▸ **Work to be completed**
Output, word for word and without pictures, the lines from the one containing "高杆，公交，出租车，大型商超等作为宣传。我们有专业团队帮经销商培训，做市场赋" through the final line of the listing below.

▸ **Records to process**
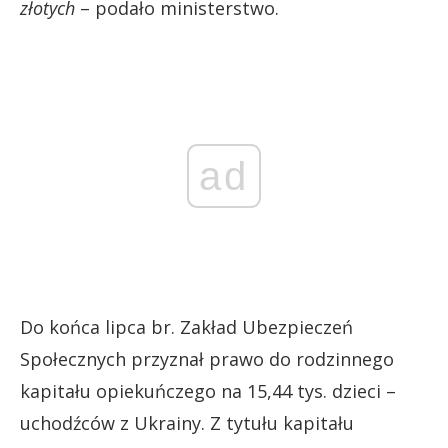
złotych
– podało ministerstwo.
ad
Do końca lipca br. Zakład Ubezpieczeń
Społecznych przyznał prawo do rodzinnego
kapitału opiekuńczego na 15,44 tys. dzieci –
uchodźców z Ukrainy. Z tytułu kapitału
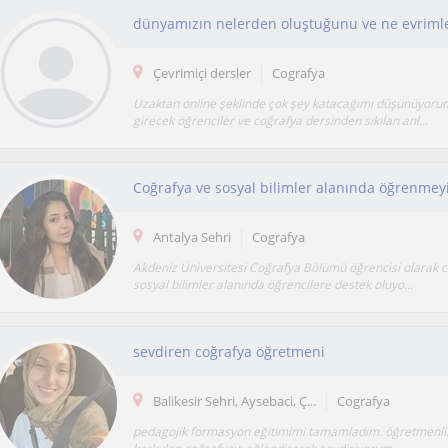
Çevrimiçi dersler
Cografya
Uzaktan online şeklinde çok şey katacağımı düşünüyoru
girecek öğrenciler ve coğrafya dersinden sıkılan anl...
Antalya Sehri
Cografya
Akdeniz Üniversitesi Coğrafya Bölümü öğrencisi olarak 
sosyal bilimler alanında öğrencilere destek oluyo...
sevdiren coğrafya öğretmeni
Balikesir Sehri, Aysebaci, Ç...
Cografya
pedagojik formasyon eğitimimi tamamladım. öğretmenlik 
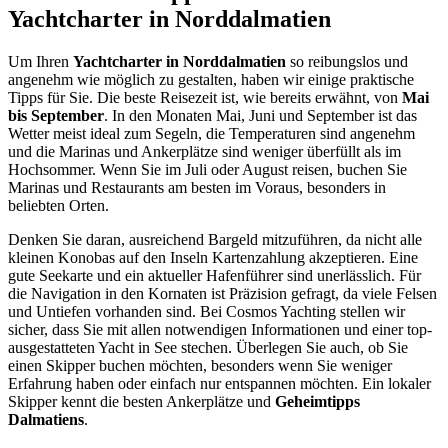
Yachtcharter in Norddalmatien
Um Ihren
Yachtcharter in Norddalmatien
so reibungslos und
angenehm wie möglich zu gestalten, haben wir einige praktische
Tipps für Sie. Die beste Reisezeit ist, wie bereits erwähnt, von
Mai
bis September
. In den Monaten Mai, Juni und September ist das
Wetter meist ideal zum Segeln, die Temperaturen sind angenehm
und die Marinas und Ankerplätze sind weniger überfüllt als im
Hochsommer. Wenn Sie im Juli oder August reisen, buchen Sie
Marinas und Restaurants am besten im Voraus, besonders in
beliebten Orten.
Denken Sie daran, ausreichend Bargeld mitzuführen, da nicht alle
kleinen Konobas auf den Inseln Kartenzahlung akzeptieren. Eine
gute Seekarte und ein aktueller Hafenführer sind unerlässlich. Für
die Navigation in den Kornaten ist Präzision gefragt, da viele Felsen
und Untiefen vorhanden sind. Bei Cosmos Yachting stellen wir
sicher, dass Sie mit allen notwendigen Informationen und einer top-
ausgestatteten Yacht in See stechen. Überlegen Sie auch, ob Sie
einen Skipper buchen möchten, besonders wenn Sie weniger
Erfahrung haben oder einfach nur entspannen möchten. Ein lokaler
Skipper kennt die besten Ankerplätze und
Geheimtipps
Dalmatiens
.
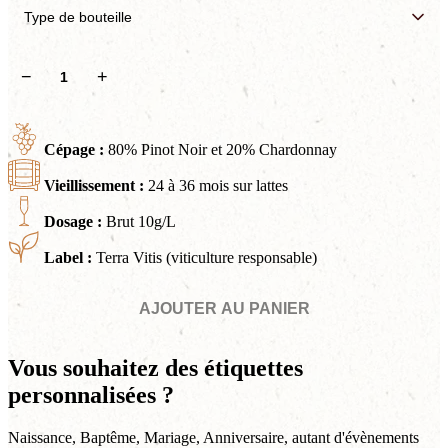
quantité
−
+
de
Cuvée
Prestige
Cépage :
80% Pinot Noir et 20% Chardonnay
Vieillissement :
24 à 36 mois sur lattes
Dosage :
Brut 10g/L
Label :
Terra Vitis (viticulture responsable)
AJOUTER AU PANIER
Vous souhaitez des étiquettes
personnalisées ?
Naissance, Baptême, Mariage, Anniversaire, autant d'évènements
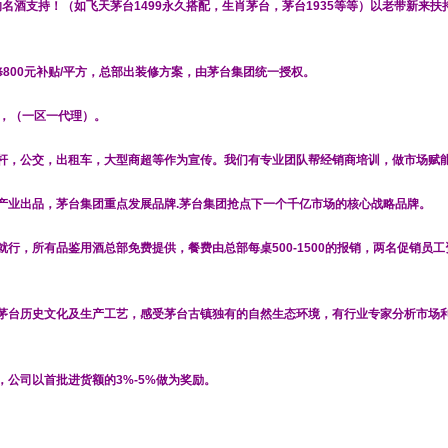
%的名酒支持！（如飞天茅台1499永久搭配，生肖茅台，茅台1935等等）以老带新来扶
修800元补贴/平方，总部出装修方案，由茅台集团统一授权。
护，（一区一代理）。
高杆，公交，出租车，大型商超等作为宣传。我们有专业团队帮经销商培训，做市场赋
康产业出品，茅台集团重点发展品牌.茅台集团抢点下一个千亿市场的核心战略品牌。
就行，所有品鉴用酒总部免费提供，餐费由总部每桌500-1500的报销，两名促销员工
解茅台历史文化及生产工艺，感受茅台古镇独有的自然生态环境，有行业专家分析市场
，公司以首批进货额的3%-5%做为奖励。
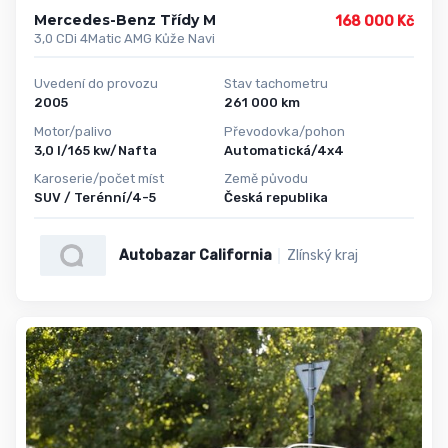
Mercedes-Benz Třídy M
168 000 Kč
3,0 CDi 4Matic AMG Kůže Navi
Uvedení do provozu
Stav tachometru
2005
261 000 km
Motor/palivo
Převodovka/pohon
3,0 l/165 kw/Nafta
Automatická/4x4
Karoserie/počet míst
Země původu
SUV / Terénní/4-5
Česká republika
Autobazar California
Zlínský kraj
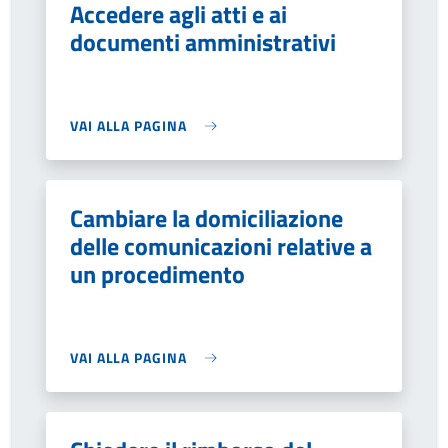
Accedere agli atti e ai
documenti amministrativi
VAI ALLA PAGINA
Cambiare la domiciliazione
delle comunicazioni relative a
un procedimento
VAI ALLA PAGINA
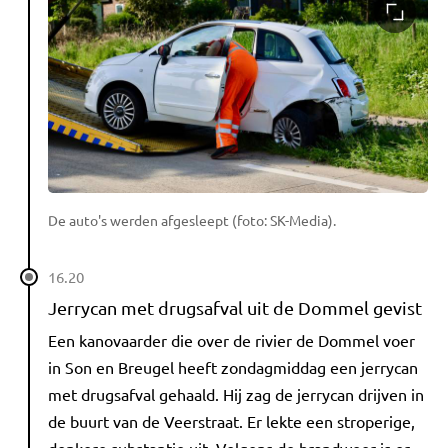
De auto's werden afgesleept (foto: SK-Media).
16.20
Jerrycan met drugsafval uit de Dommel gevist
Een kanovaarder die over de rivier de Dommel voer
in Son en Breugel heeft zondagmiddag een jerrycan
met drugsafval gehaald. Hij zag de jerrycan drijven in
de buurt van de Veerstraat. Er lekte een stroperige,
donkere substantie uit. Volgens de brandweer is er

▸ **Completed task**
高杆，公交，出租车，大型商超等作为宣传。我们有专业团队帮经销商培训，做市场赋
康产业出品，茅台集团重点发展品牌.茅台集团抢点下一个千亿市场的核心战略品牌。
就行，所有品鉴用酒总部免费提供，餐费由总部每桌500-1500的报销，两名促销员工
解茅台历史文化及生产工艺，感受茅台古镇独有的自然生态环境，有行业专家分析市场
，公司以首批进货额的3%-5%做为奖励。
Mercedes-Benz Třídy M
168 000 Kč
3,0 CDi 4Matic AMG Kůže Navi
Uvedení do provozu
Stav tachometru
2005
261 000 km
Motor/palivo
Převodovka/pohon
3,0 l/165 kw/Nafta
Automatická/4x4
Karoserie/počet míst
Země původu
SUV / Terénní/4-5
Česká republika
Autobazar California
Zlínský kraj
Accedere agli atti e ai
documenti amministrativi
VAI ALLA PAGINA
Cambiare la domiciliazione
delle comunicazioni relative a
un procedimento
VAI ALLA PAGINA
De auto's werden afgesleept (foto: SK-Media).
16.20
Jerrycan met drugsafval uit de Dommel gevist
Een kanovaarder die over de rivier de Dommel voer
in Son en Breugel heeft zondagmiddag een jerrycan
met drugsafval gehaald. Hij zag de jerrycan drijven in
de buurt van de Veerstraat. Er lekte een stroperige,
donkere substantie uit. Volgens de brandweer is er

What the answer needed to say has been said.